Defendants argue that plaintiff’s complaint fails to state a proper claim for negligence in that the complaint fails to establish privity of contract between the parties. In support of their argument, defendants contend that plaintiff’s injury occurred on 8 March 2000, following the termination of the attorney-client relationship. Thus, according to defendants, because no attorney-client relationship existed on the date plaintiff was injured, defendants are not liable for plaintiff’s damages. We disagree.
In a legal malpractice action based upon an attorney’s negligence, the plaintiff must allege and prove “(1) that the attorney breached the *642duties owed to his client. . . and that this negligence (2) proximately caused (3) damage to the plaintiff.” Rorrer v. Cooke, 313 N.C. 338, 355, 329 S.E.2d 355, 366 (1985) (citation omitted). We conclude that plaintiffs complaint meets these requirements. As detailed above, the complaint alleges that defendants’ negligent acts occurred prior to and on the date of termination of the relationship rather than subsequent to the date of termination of the relationship. Thus, although plaintiff’s alleged injury occurred on the date the statute of limitations ran, the acts that gave rise to plaintiff’s injury occurred during the attorney-client relationship of plaintiff and defendants.
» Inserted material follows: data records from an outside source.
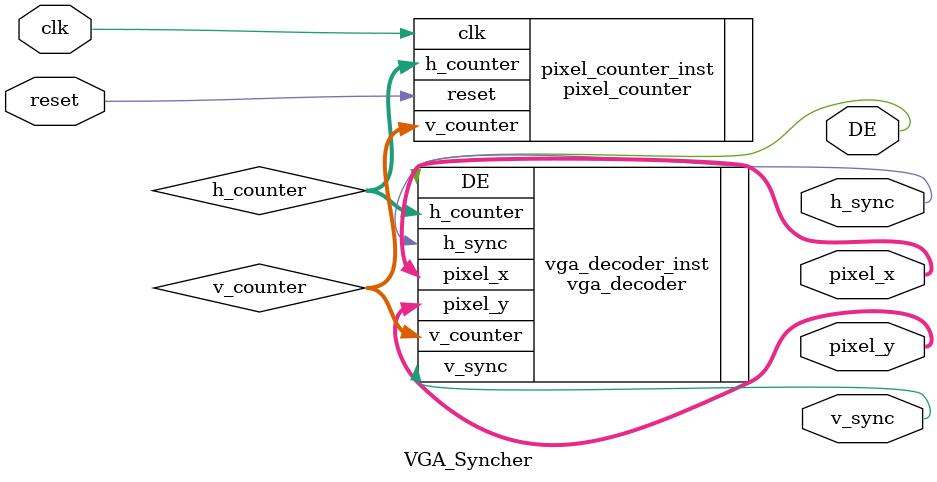
<source format=sv>
`timescale 1ns / 1ps
module VGA_Syncher (
    input logic clk,
    input logic reset,
    output logic h_sync,
    output logic v_sync,
    output logic DE,
    output logic [9:0] pixel_x,
    output logic [9:0] pixel_y
);

  logic p_clk;
  logic [9:0] h_counter;
  logic [9:0] v_counter;

  // Instantiation
  //   pixel_clk_gen pixel_clk_inst (
  //       .clk  (clk),
  //       .reset(reset),
  //       .p_clk(p_clk)
  //   );

  pixel_counter pixel_counter_inst (
      .clk(clk),
      .reset(reset),
      .h_counter(h_counter),
      .v_counter(v_counter)
  );

  vga_decoder vga_decoder_inst (
      .h_counter(h_counter),
      .v_counter(v_counter),
      .h_sync(h_sync),
      .v_sync(v_sync),
      .DE(DE),
      .pixel_x(pixel_x),
      .pixel_y(pixel_y)
  );
endmodule


</source>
Furthermore, we note that “[t]he test of proximate cause is whether the risk of injury, not necessarily in the precise form in which it actually occurs, is within the reasonable foresight of the defendant.” Williams v. Power & Light Co., 296 N.C. 400, 403, 250 S.E.2d 255, 258 (1979). “[I]t is only in exceptional cases, in which reasonable minds cannot differ as to foreseeability of injury, that a court should decide proximate cause as a matter of law.” Id. Thus, “ ‘proximate cause is ordinarily a question of fact for the jury, to be solved by the exercise of good common sense in the consideration of the evidence of each particular case.’ ” Id. (quoting W. Prosser, Torts § 45 (4th ed. 1971)).
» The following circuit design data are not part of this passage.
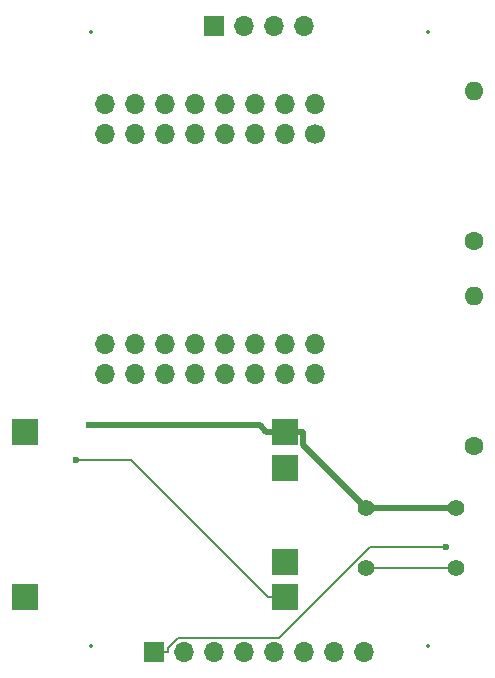
<source format=gbr>
%TF.GenerationSoftware,KiCad,Pcbnew,8.99.0-3407-g6a48e2c35a*%
%TF.CreationDate,2024-12-24T09:15:54+07:00*%
%TF.ProjectId,weather-dashboard,77656174-6865-4722-9d64-617368626f61,rev?*%
%TF.SameCoordinates,Original*%
%TF.FileFunction,Copper,L2,Bot*%
%TF.FilePolarity,Positive*%
%FSLAX46Y46*%
G04 Gerber Fmt 4.6, Leading zero omitted, Abs format (unit mm)*
G04 Created by KiCad (PCBNEW 8.99.0-3407-g6a48e2c35a) date 2024-12-24 09:15:54*
%MOMM*%
%LPD*%
G01*
G04 APERTURE LIST*
%TA.AperFunction,ComponentPad*%
%ADD10R,1.700000X1.700000*%
%TD*%
%TA.AperFunction,ComponentPad*%
%ADD11O,1.700000X1.700000*%
%TD*%
%TA.AperFunction,ComponentPad*%
%ADD12R,2.200000X2.200000*%
%TD*%
%TA.AperFunction,ComponentPad*%
%ADD13C,1.600000*%
%TD*%
%TA.AperFunction,ComponentPad*%
%ADD14O,1.600000X1.600000*%
%TD*%
%TA.AperFunction,ComponentPad*%
%ADD15C,1.700000*%
%TD*%
%TA.AperFunction,ComponentPad*%
%ADD16C,1.397000*%
%TD*%
%TA.AperFunction,ViaPad*%
%ADD17C,0.600000*%
%TD*%
%TA.AperFunction,Conductor*%
%ADD18C,0.500000*%
%TD*%
%TA.AperFunction,Conductor*%
%ADD19C,0.200000*%
%TD*%
%ADD20C,0.300000*%
%ADD21C,0.350000*%
G04 APERTURE END LIST*
D10*
%TO.P,U4,1,3V3*%
%TO.N,+3V3*%
X163964700Y-96599500D03*
D11*
%TO.P,U4,2,GND*%
%TO.N,GND*%
X166504700Y-96599500D03*
%TO.P,U4,3,LCD_CS*%
%TO.N,TFT_CS*%
X169044700Y-96599500D03*
%TO.P,U4,4,EN*%
%TO.N,TFT_EN*%
X171584700Y-96599500D03*
%TO.P,U4,5,D/C*%
%TO.N,TFT_DC*%
X174124700Y-96599500D03*
%TO.P,U4,6,LCD_MOSI*%
%TO.N,MOSI*%
X176664700Y-96599500D03*
%TO.P,U4,7,LCD_SCK*%
%TO.N,SCK*%
X179204700Y-96599500D03*
%TO.P,U4,8,LED*%
%TO.N,Net-(U4-LED)*%
X181744700Y-96599500D03*
D10*
%TO.P,U4,9,SD_CS*%
%TO.N,SD_CS*%
X169044700Y-43599500D03*
D11*
%TO.P,U4,10,SD_MOSI*%
%TO.N,MOSI*%
X171584700Y-43599500D03*
%TO.P,U4,11,SD_MISO*%
%TO.N,MISO*%
X174124700Y-43599500D03*
%TO.P,U4,12,SD_SCK*%
%TO.N,SCK*%
X176664700Y-43599500D03*
%TD*%
D12*
%TO.P,U2,0,BAT+*%
%TO.N,+BATT*%
X175000000Y-89000000D03*
%TO.P,U2,1,BAT-*%
%TO.N,-BATT*%
X175000000Y-81000000D03*
%TO.P,U2,2,OUT+*%
%TO.N,VBUS*%
X175000000Y-92000000D03*
%TO.P,U2,3,OUT-*%
%TO.N,GND*%
X175000000Y-78000000D03*
%TO.P,U2,4,IN+*%
%TO.N,unconnected-(U2-IN+-Pad4)*%
X153000000Y-92000000D03*
%TO.P,U2,5,IN-*%
%TO.N,unconnected-(U2-IN--Pad5)*%
X153000000Y-78000000D03*
%TD*%
D13*
%TO.P,R1,1*%
%TO.N,Net-(U4-LED)*%
X191000000Y-61850000D03*
D14*
%TO.P,R1,2*%
%TO.N,+3V3*%
X191000000Y-49150000D03*
%TD*%
D13*
%TO.P,R2,1*%
%TO.N,Button*%
X191000000Y-79200000D03*
D14*
%TO.P,R2,2*%
%TO.N,+3V3*%
X191000000Y-66500000D03*
%TD*%
D11*
%TO.P,U1,1,EN*%
%TO.N,unconnected-(U1-EN-Pad1)*%
X177560000Y-73040000D03*
%TO.P,U1,2,IO3*%
%TO.N,unconnected-(U1-IO3-Pad2)*%
X175020000Y-73040000D03*
%TO.P,U1,3,IO5*%
%TO.N,unconnected-(U1-IO5-Pad3)*%
X172480000Y-73040000D03*
%TO.P,U1,4,IO7*%
%TO.N,unconnected-(U1-IO7-Pad4)*%
X169940000Y-73040000D03*
%TO.P,U1,5,IO9*%
%TO.N,unconnected-(U1-IO9-Pad5)*%
X167400000Y-73040000D03*
%TO.P,U1,6,IO11/MOSI*%
%TO.N,unconnected-(U1-IO11{slash}MOSI-Pad6)*%
X164860000Y-73040000D03*
%TO.P,U1,7,IO12/SCK*%
%TO.N,unconnected-(U1-IO12{slash}SCK-Pad7)*%
X162320000Y-73040000D03*
%TO.P,U1,8,3V3*%
%TO.N,+5V*%
X159780000Y-73040000D03*
%TO.P,U1,9,IO1*%
%TO.N,unconnected-(U1-IO1-Pad9)*%
X177560000Y-70500000D03*
%TO.P,U1,10,IO2*%
%TO.N,unconnected-(U1-IO2-Pad10)*%
X175020000Y-70500000D03*
%TO.P,U1,11,IO4*%
%TO.N,unconnected-(U1-IO4-Pad11)*%
X172480000Y-70500000D03*
%TO.P,U1,12,IO6*%
%TO.N,unconnected-(U1-IO6-Pad12)*%
X169940000Y-70500000D03*
%TO.P,U1,13,IO8*%
%TO.N,unconnected-(U1-IO8-Pad13)*%
X167400000Y-70500000D03*
%TO.P,U1,14,IO10/CS0*%
%TO.N,SD_CS*%
X164860000Y-70500000D03*
%TO.P,U1,15,IO13/MISO*%
%TO.N,unconnected-(U1-IO13{slash}MISO-Pad15)*%
X162320000Y-70500000D03*
%TO.P,U1,16,IO14*%
%TO.N,unconnected-(U1-IO14-Pad16)*%
X159780000Y-70500000D03*
D15*
%TO.P,U1,17,IO40*%
%TO.N,unconnected-(U1-IO40-Pad17)*%
X177560000Y-52720000D03*
D11*
%TO.P,U1,18,IO38*%
%TO.N,Button*%
X175020000Y-52720000D03*
%TO.P,U1,19,IO36/SCK*%
%TO.N,SCK*%
X172480000Y-52720000D03*
%TO.P,U1,20,IO34/CS0*%
%TO.N,TFT_CS*%
X169940000Y-52720000D03*
%TO.P,U1,21,IO21*%
%TO.N,TFT_DC*%
X167400000Y-52720000D03*
%TO.P,U1,22,IO17*%
%TO.N,unconnected-(U1-IO17-Pad22)*%
X164860000Y-52720000D03*
%TO.P,U1,23,GND*%
%TO.N,GND*%
X162320000Y-52720000D03*
%TO.P,U1,24,IO15*%
%TO.N,unconnected-(U1-IO15-Pad24)*%
X159780000Y-52720000D03*
%TO.P,U1,25,IO39*%
%TO.N,unconnected-(U1-IO39-Pad25)*%
X177560000Y-50180000D03*
%TO.P,U1,26,IO37/MISO*%
%TO.N,MISO*%
X175020000Y-50180000D03*
%TO.P,U1,27,IO35/MOSI*%
%TO.N,MOSI*%
X172480000Y-50180000D03*
%TO.P,U1,28,IO33*%
%TO.N,TFT_EN*%
X169940000Y-50180000D03*
%TO.P,U1,29,IO18*%
%TO.N,unconnected-(U1-IO18-Pad29)*%
X167400000Y-50180000D03*
%TO.P,U1,30,IO16*%
%TO.N,unconnected-(U1-IO16-Pad30)*%
X164860000Y-50180000D03*
%TO.P,U1,31*%
%TO.N,N/C*%
X162320000Y-50180000D03*
%TO.P,U1,32,VBUS*%
%TO.N,VBUS*%
X159780000Y-50180000D03*
%TD*%
D16*
%TO.P,SW2,1,1*%
%TO.N,GND*%
X189500000Y-84420000D03*
X181880000Y-84420000D03*
%TO.P,SW2,2,2*%
%TO.N,Button*%
X189500000Y-89500000D03*
X181880000Y-89500000D03*
%TD*%
D17*
%TO.N,GND*%
X158453300Y-77434400D03*
%TO.N,+3V3*%
X188699900Y-87752300D03*
%TO.N,VBUS*%
X157300900Y-80352700D03*
%TD*%
D18*
%TO.N,GND*%
X175000000Y-78000000D02*
X176551700Y-78000000D01*
X181880000Y-84420000D02*
X176551700Y-79091700D01*
X176551700Y-79091700D02*
X176551700Y-78000000D01*
X175000000Y-78000000D02*
X173448300Y-78000000D01*
X189500000Y-84420000D02*
X181880000Y-84420000D01*
X172882700Y-77434400D02*
X173448300Y-78000000D01*
X158453300Y-77434400D02*
X172882700Y-77434400D01*
D19*
%TO.N,+3V3*%
X174517700Y-95447800D02*
X182213200Y-87752300D01*
X163964700Y-96599500D02*
X165116400Y-96599500D01*
X165116400Y-96311500D02*
X165980100Y-95447800D01*
X165980100Y-95447800D02*
X174517700Y-95447800D01*
X182213200Y-87752300D02*
X188699900Y-87752300D01*
X165116400Y-96599500D02*
X165116400Y-96311500D01*
%TO.N,Button*%
X189500000Y-89500000D02*
X181880000Y-89500000D01*
%TO.N,VBUS*%
X161951000Y-80352700D02*
X157300900Y-80352700D01*
X173598300Y-92000000D02*
X161951000Y-80352700D01*
X175000000Y-92000000D02*
X173598300Y-92000000D01*
%TD*%
D20*
X158453300Y-77434400D03*
X188699900Y-87752300D03*
X157300900Y-80352700D03*
D21*
X158604700Y-96099500D03*
X187104700Y-96099500D03*
X158604700Y-44099500D03*
X187104700Y-44099500D03*
X163964700Y-96599500D03*
X166504700Y-96599500D03*
X169044700Y-96599500D03*
X171584700Y-96599500D03*
X174124700Y-96599500D03*
X176664700Y-96599500D03*
X179204700Y-96599500D03*
X181744700Y-96599500D03*
X169044700Y-43599500D03*
X171584700Y-43599500D03*
X174124700Y-43599500D03*
X176664700Y-43599500D03*
X175000000Y-89000000D03*
X175000000Y-81000000D03*
X175000000Y-92000000D03*
X175000000Y-78000000D03*
X153000000Y-92000000D03*
X153000000Y-78000000D03*
X191000000Y-61850000D03*
X191000000Y-49150000D03*
X191000000Y-79200000D03*
X191000000Y-66500000D03*
X177560000Y-73040000D03*
X175020000Y-73040000D03*
X172480000Y-73040000D03*
X169940000Y-73040000D03*
X167400000Y-73040000D03*
X164860000Y-73040000D03*
X162320000Y-73040000D03*
X159780000Y-73040000D03*
X177560000Y-70500000D03*
X175020000Y-70500000D03*
X172480000Y-70500000D03*
X169940000Y-70500000D03*
X167400000Y-70500000D03*
X164860000Y-70500000D03*
X162320000Y-70500000D03*
X159780000Y-70500000D03*
X177560000Y-52720000D03*
X175020000Y-52720000D03*
X172480000Y-52720000D03*
X169940000Y-52720000D03*
X167400000Y-52720000D03*
X164860000Y-52720000D03*
X162320000Y-52720000D03*
X159780000Y-52720000D03*
X177560000Y-50180000D03*
X175020000Y-50180000D03*
X172480000Y-50180000D03*
X169940000Y-50180000D03*
X167400000Y-50180000D03*
X164860000Y-50180000D03*
X162320000Y-50180000D03*
X159780000Y-50180000D03*
X189500000Y-84420000D03*
X181880000Y-84420000D03*
X189500000Y-89500000D03*
X181880000Y-89500000D03*
M02*

</source>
As detailed above, allegation ten in plaintiff’s complaint states as follows:
As the direct and proximate result of the negligent, unlawful and careless acts of the Defendants as described above, the Plaintiff has been damaged in an amount in excess of Ten Thousand Dollars ($10,000.00) for her injuries and damages.
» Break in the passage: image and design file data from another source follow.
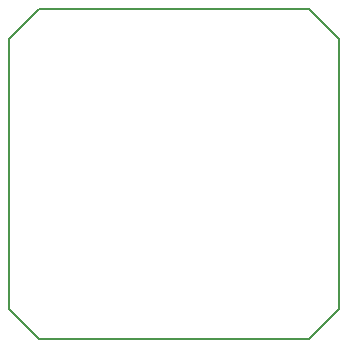
<source format=gbr>
G04 #@! TF.GenerationSoftware,KiCad,Pcbnew,(5.0.0)*
G04 #@! TF.CreationDate,2020-06-03T16:47:07-06:00*
G04 #@! TF.ProjectId,JlinkMini2TC2050,4A6C696E6B4D696E6932544332303530,rev?*
G04 #@! TF.SameCoordinates,Original*
G04 #@! TF.FileFunction,Profile,NP*
%FSLAX46Y46*%
G04 Gerber Fmt 4.6, Leading zero omitted, Abs format (unit mm)*
G04 Created by KiCad (PCBNEW (5.0.0)) date 06/03/20 16:47:07*
%MOMM*%
%LPD*%
G01*
G04 APERTURE LIST*
%ADD10C,0.150000*%
G04 APERTURE END LIST*
D10*
X27940000Y-25400000D02*
X25400000Y-27940000D01*
X50800000Y-25400000D02*
X27940000Y-25400000D01*
X53340000Y-27940000D02*
X50800000Y-25400000D01*
X53340000Y-50800000D02*
X53340000Y-27940000D01*
X50800000Y-53340000D02*
X53340000Y-50800000D01*
X27940000Y-53340000D02*
X50800000Y-53340000D01*
X25400000Y-50800000D02*
X27940000Y-53340000D01*
X25400000Y-27940000D02*
X25400000Y-50800000D01*
M02*

</source>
We conclude that this allegation, when read in conjunction with the other allegations contained in plaintiff’s complaint, is sufficient to give defendants “notice of the nature and basis of [plaintiff’s] claim so as to enable [defendants] to answer and prepare for trial.” Forbis, 301 N.C. at 701, 273 S.E.2d at 241. Whether defendants’ alleged negligence in fact caused plaintiff’s injury is a question for the trier of fact. Williams, 296 N.C. at 403, 250 S.E.2d at 258.
In light of the foregoing conclusions, we hold that the trial court erred in granting defendants’ motion to dismiss. Accordingly, we reverse the trial court order and remand the case for further proceedings.
*643Reversed and remanded.
Judges HUNTER and McCULLOUGH concur.